I'm not talking about maxsize(), which is the only thing that appears on Google.
I would like to know if there is a known pixel limit to a Tkinter widget, if it is for a specific widget or if it's generic for all widgets, and if there's any way to override that limit.
I'm making a Tkinter GUI app that pulls LLDP data through SSH from a large network switch, and it works as intended. (Yes, I know, .NET would be better, but I already made a Python library for most of the back end actions with this equipment for little 1-time-use scripts, so I can reuse a lot of my code this way.) The only issue is that when very large numbers of sub-frames are added (each sub frame shows data from a different connected device), there seems to be a widget size limit that cuts off the bottom parts of my list. I can confirm it's a pixel size limit and not a child limit, as when I make the sub-frames smaller, or even the padding between the sub-frames smaller, I can fit more sub-frames.
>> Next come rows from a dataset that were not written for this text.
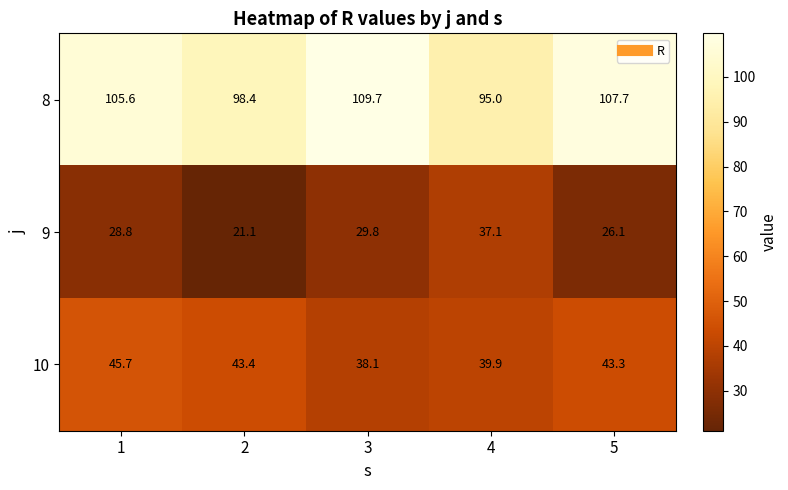

What is the difference between the maximum and minimum values in the 10 series?

7.6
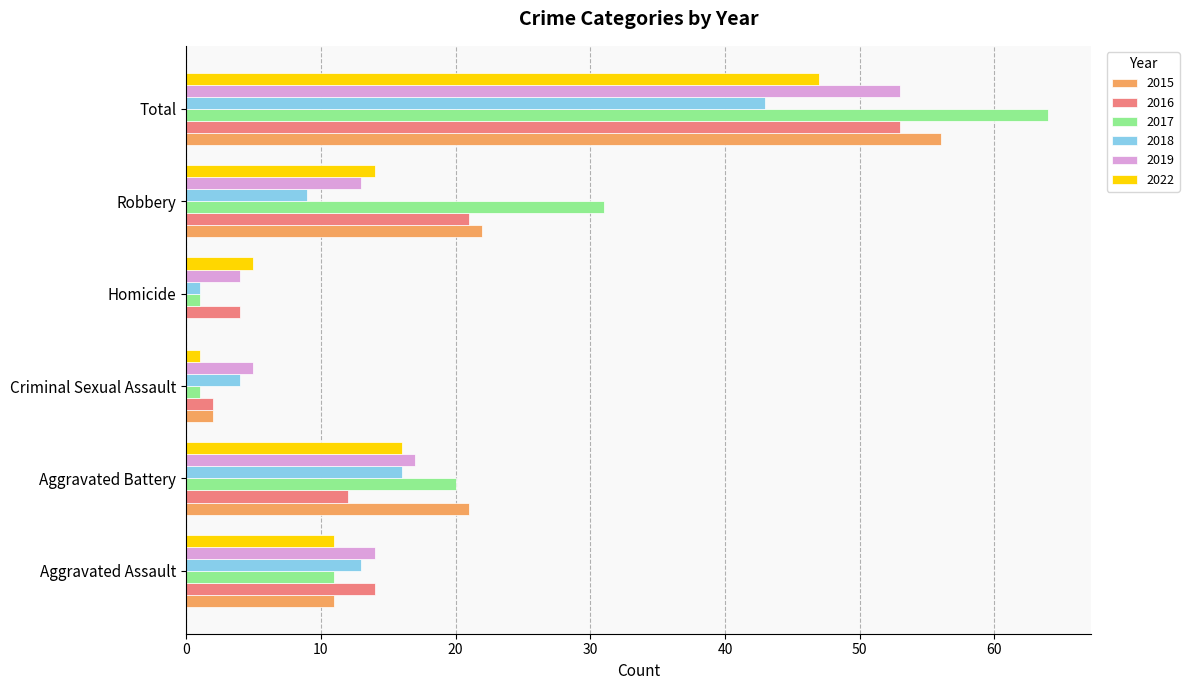

What is the total value across all series at Robbery?

110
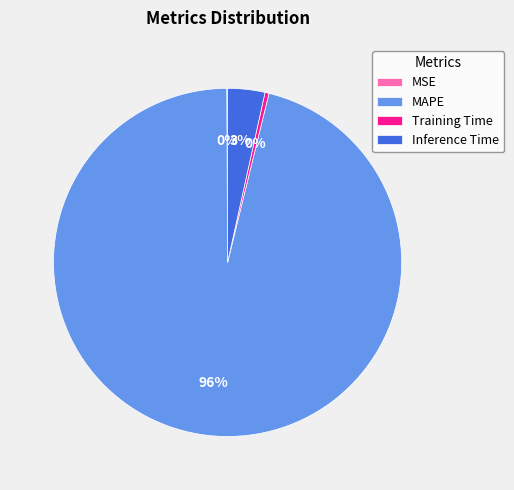

What is the largest slice in the pie chart?

MAPE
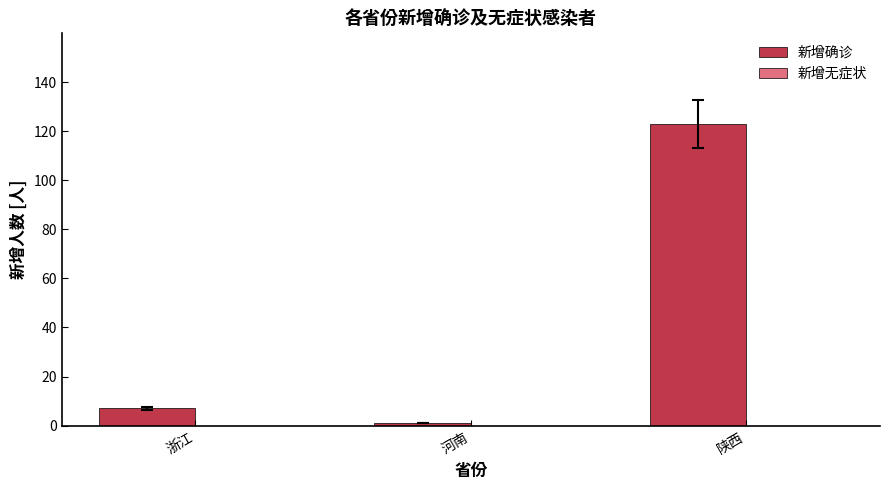

Which has a higher value, 陕西 or 河南?

陕西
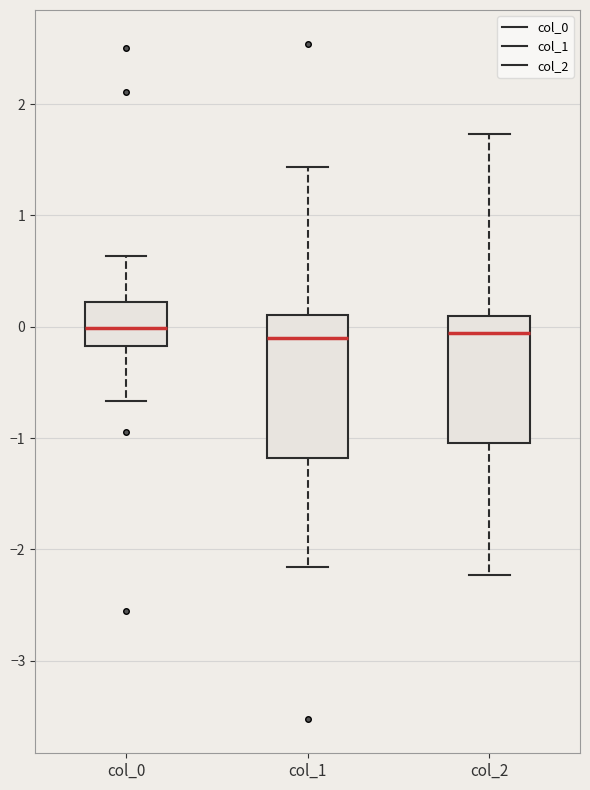

Reading left to right, transcribe this box plot: for each box, give where its median line is, the range the box spans, and where its two whiskers end, as read against the y-axis. The values are not printed on the chart, so give them approximately, as read against the axis.

col_0: median 0.0, box -0.2 to 0.2, whiskers -0.7 to 0.6
col_1: median -0.1, box -1.2 to 0.1, whiskers -2.2 to 1.4
col_2: median -0.1, box -1.0 to 0.1, whiskers -2.2 to 1.7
The set-up is inside the base Tk() window; there is a frame on the right half of the screen containing the scroll bar and a canvas. The canvas contains a window, which is another frame. This is to make the frame scrollable. The frame is then dynamically resized, and child frames containing the polled data polled are added to the scrollable frame.
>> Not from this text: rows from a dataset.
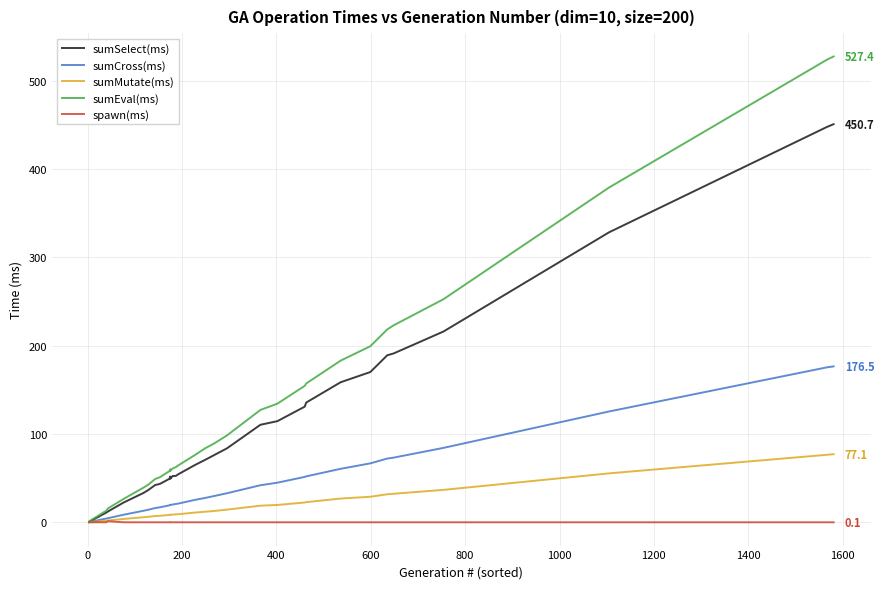

True or false: sumMutate(ms) has more than 2 points higher than both neighbors.

False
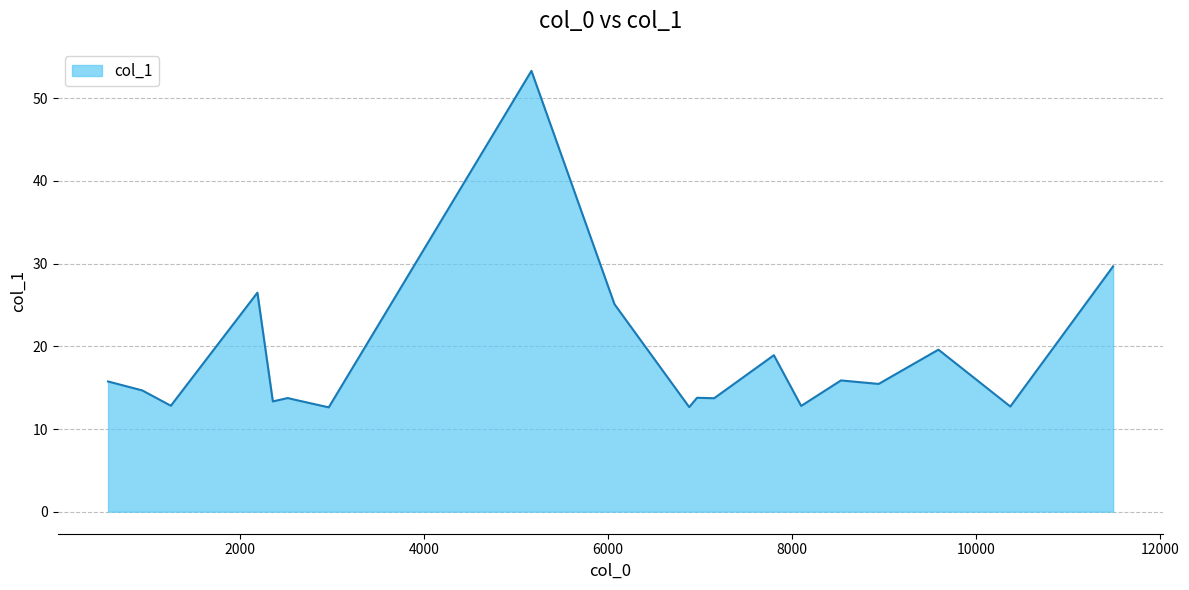

What is the difference between the maximum and minimum values?

40.7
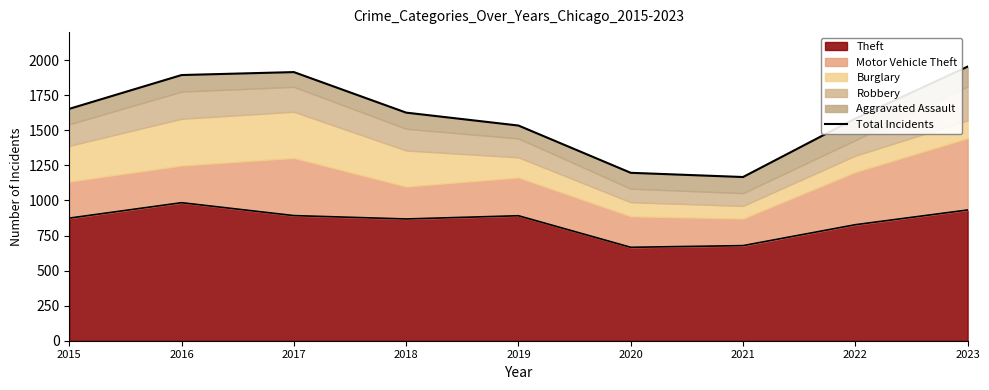

True or false: Theft has a value of 530 at 2019.

False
I'm unsure if it's the window, the canvas, or the frame that reaches a height limit, but after about ~300 devices, it cuts off the bottom. If I reduce those down to 1 line of data (device name and nothing else), I can get up to ~750, by reducing padding, I can get just over 800. This defeats the purpose of the app, though, as less data is shown in the GUI and these switches have 1024 ports.
I know Tkinter is not optimized for such large things, but that's not an issue; I can do the optimizations myself.
The canvas has a limit, so if the objects are going in the canvas (or in a widget in a canvas) there is a hard limit.